# Florence2 Fine-Tuning
This Colab demonstrates how to fine-tune the Florence2 language model using HuggingFace Transformers.

## Setup
Install the required packages.

In [None]:
!pip install -q transformers datasets accelerate

## Load Dataset
Replace `'path/to/data'` with your dataset path or dataset name on HuggingFace Hub.

In [None]:
from datasets import load_dataset
dataset = load_dataset('path/to/data')
dataset = dataset['train'].train_test_split(test_size=0.1)
train_dataset = dataset['train']
eval_dataset = dataset['test']

## Load Model and Tokenizer

In [None]:
from transformers import AutoTokenizer, AutoModelForCausalLM
model_name = 'florence/florence-2'  # Update with the correct model name
tokenizer = AutoTokenizer.from_pretrained(model_name)
model = AutoModelForCausalLM.from_pretrained(model_name)

## Training Configuration

In [None]:
from transformers import TrainingArguments, Trainer
training_args = TrainingArguments(
    output_dir='florence2-finetuned',
    per_device_train_batch_size=4,
    per_device_eval_batch_size=4,
    num_train_epochs=3,
    logging_steps=10,
    evaluation_strategy='steps',
    save_steps=100,
)

## Preprocess

In [None]:
def tokenize_function(examples):
    return tokenizer(examples['text'], truncation=True)
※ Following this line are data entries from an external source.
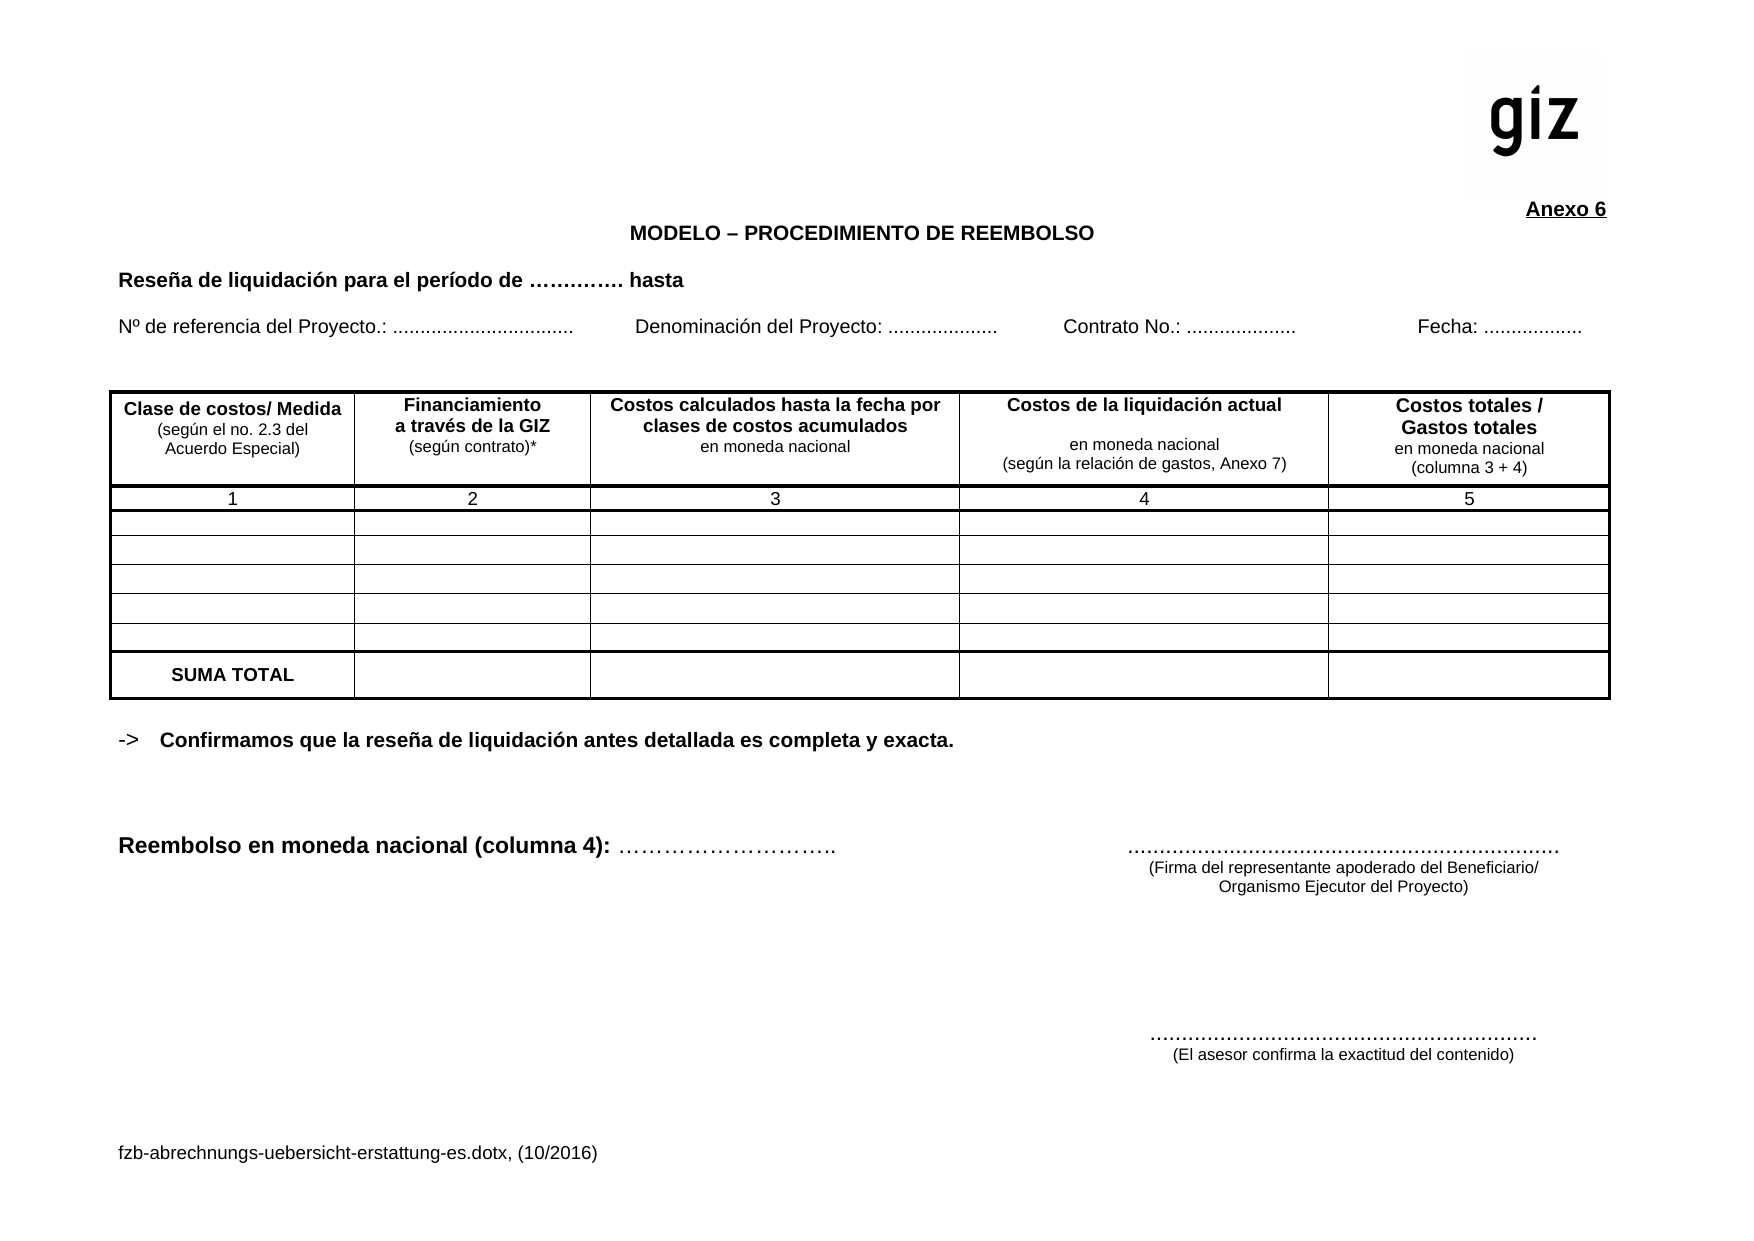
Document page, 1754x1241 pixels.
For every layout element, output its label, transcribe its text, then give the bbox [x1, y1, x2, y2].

table_cell [112, 594, 354, 623]
table_cell [960, 653, 1328, 697]
table_cell [355, 594, 590, 623]
table_cell [1329, 624, 1608, 650]
table_cell [1329, 536, 1608, 564]
table_cell [960, 565, 1328, 593]
table_cell [1329, 565, 1608, 593]
table_cell [1329, 653, 1608, 697]
table_cell [591, 594, 959, 623]
table_cell [960, 624, 1328, 650]
table_header Costos calculados hasta la fecha por clases de costos acumulados en moneda nacional [591, 394, 959, 484]
table_header Costos totales / Gastos totales en moneda nacional (columna 3 + 4) [1329, 394, 1608, 484]
table_cell [355, 536, 590, 564]
table_cell [591, 624, 959, 650]
table_cell [591, 653, 959, 697]
table_cell 5 [1329, 488, 1608, 509]
subtitle MODELO – PROCEDIMIENTO DE REEMBOLSO [118, 220, 1606, 244]
text Nº de referencia del Proyecto.: ................................. Denominación del Proyecto: .................... Contrato No.: .................... Fecha: .................. [118, 315, 1606, 338]
table_cell [355, 653, 590, 697]
table_header Reembolso en moneda nacional (columna 4): ……………………….. [111, 779, 1093, 1090]
picture [1462, 52, 1607, 197]
table_cell [1329, 512, 1608, 535]
table_cell SUMA TOTAL [112, 653, 354, 697]
table_header Clase de costos/ Medida (según el no. 2.3 del Acuerdo Especial) [112, 394, 354, 484]
table_cell [355, 624, 590, 650]
table_cell 3 [591, 488, 959, 509]
table_header Costos de la liquidación actual en moneda nacional (según la relación de gastos, Anexo 7) [960, 394, 1328, 484]
table_cell [960, 536, 1328, 564]
table_header .................................................................... (Firma del representante apoderado del Beneficiario/ Organismo Ejecutor del Proyecto) ............................................................. (El asesor confirma la exactitud del contenido) [1093, 779, 1595, 1090]
table_cell [112, 536, 354, 564]
text Anexo 6 [118, 196, 1606, 220]
table_cell [960, 594, 1328, 623]
table_cell [355, 512, 590, 535]
table_cell [1329, 594, 1608, 623]
table_cell [112, 512, 354, 535]
table_cell 1 [112, 488, 354, 509]
table_cell [960, 512, 1328, 535]
subtitle Reseña de liquidación para el período de …….……. hasta [118, 268, 1606, 292]
table_cell [112, 565, 354, 593]
table_cell [112, 624, 354, 650]
table_cell [591, 565, 959, 593]
table_cell 4 [960, 488, 1328, 509]
table_cell [591, 536, 959, 564]
table_header Financiamiento a través de la GIZ (según contrato)* [355, 394, 590, 484]
table_cell 2 [355, 488, 590, 509]
table_cell [591, 512, 959, 535]
text -> Confirmamos que la reseña de liquidación antes detallada es completa y exacta. [118, 726, 1606, 753]
table_cell [355, 565, 590, 593]
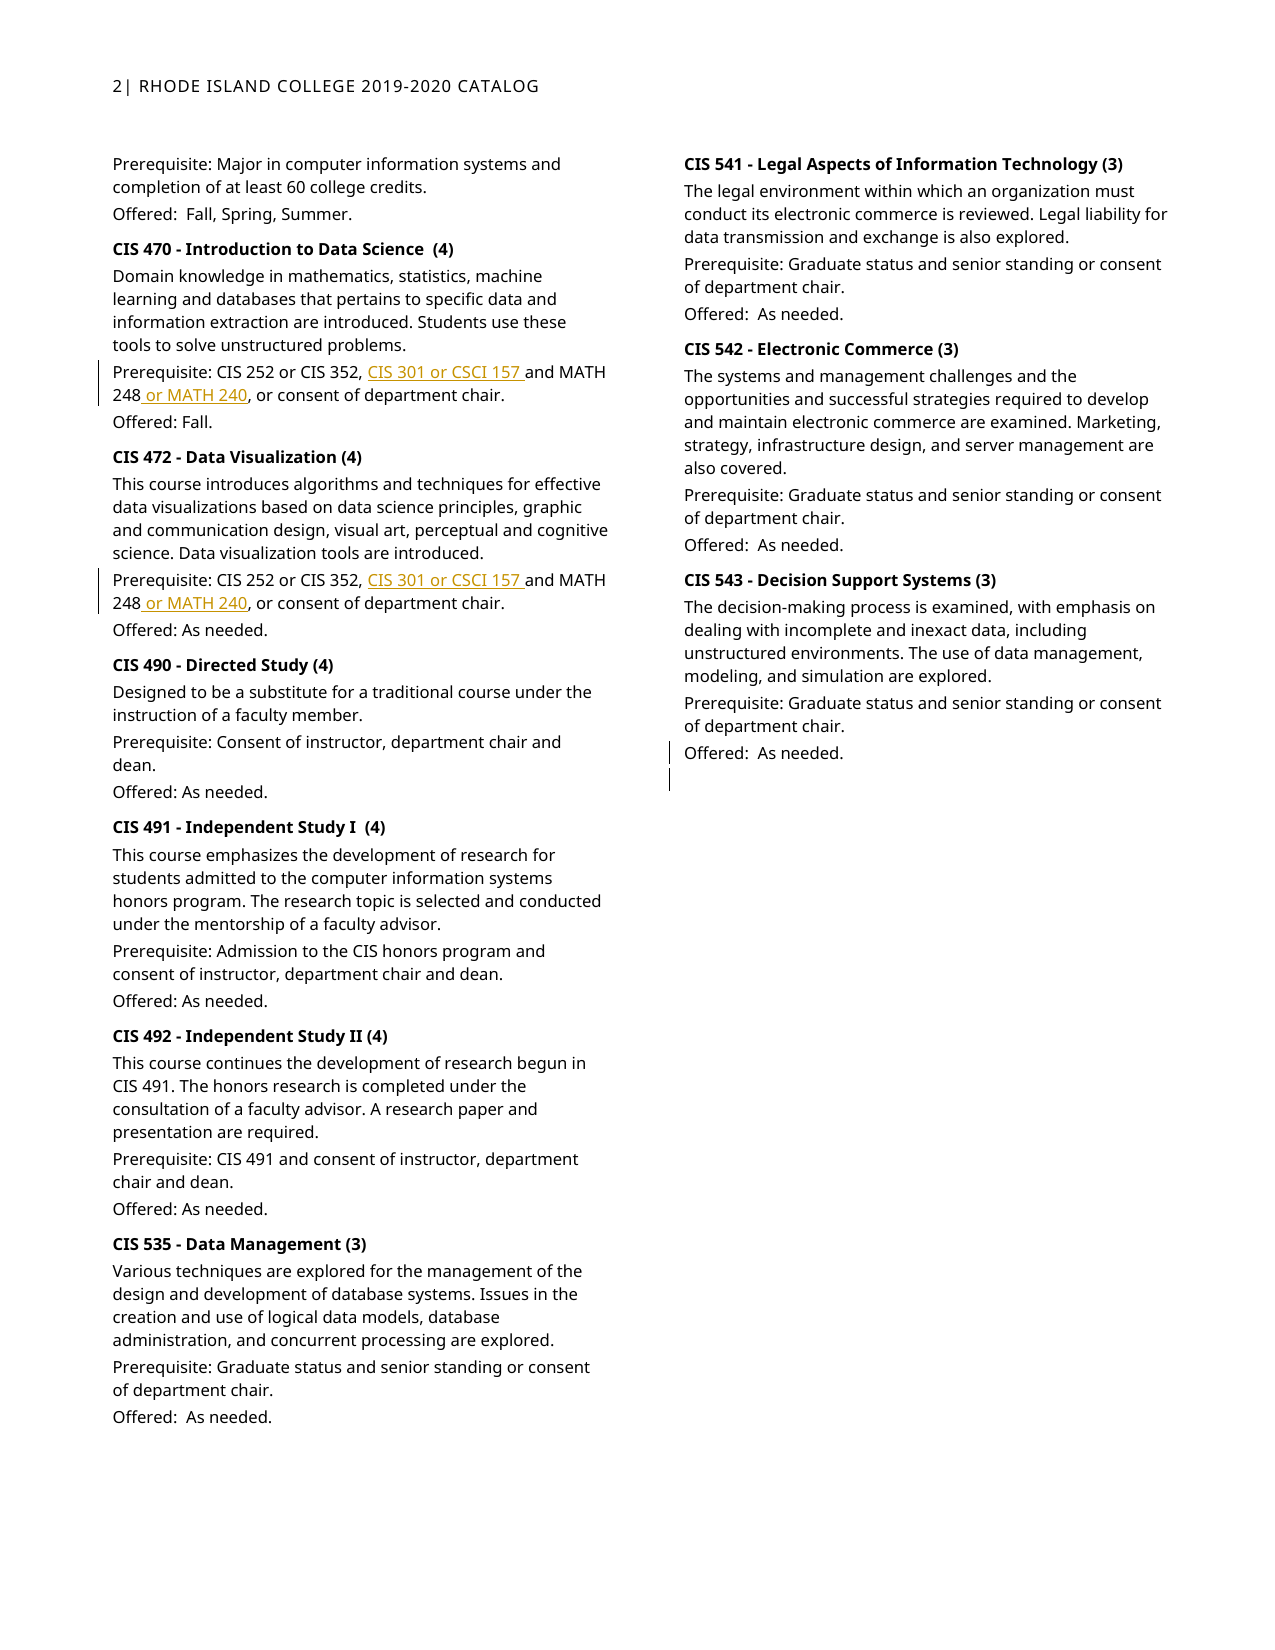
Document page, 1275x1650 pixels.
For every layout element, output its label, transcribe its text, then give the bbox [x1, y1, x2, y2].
tokenized_train = train_dataset.map(tokenize_function, batched=True)
tokenized_eval = eval_dataset.map(tokenize_function, batched=True)

## Fine-Tune

In [None]:
trainer = Trainer(
    model=model,
    args=training_args,
    train_dataset=tokenized_train,
    eval_dataset=tokenized_eval,
)
trainer.train()

## Save Model

In [None]:
trainer.save_model('florence2-finetuned')

## Inference

In [None]:
inputs = tokenizer('Hello, world!', return_tensors='pt').to(model.device)
outputs = model.generate(**inputs, max_new_tokens=20)
print(tokenizer.decode(outputs[0]))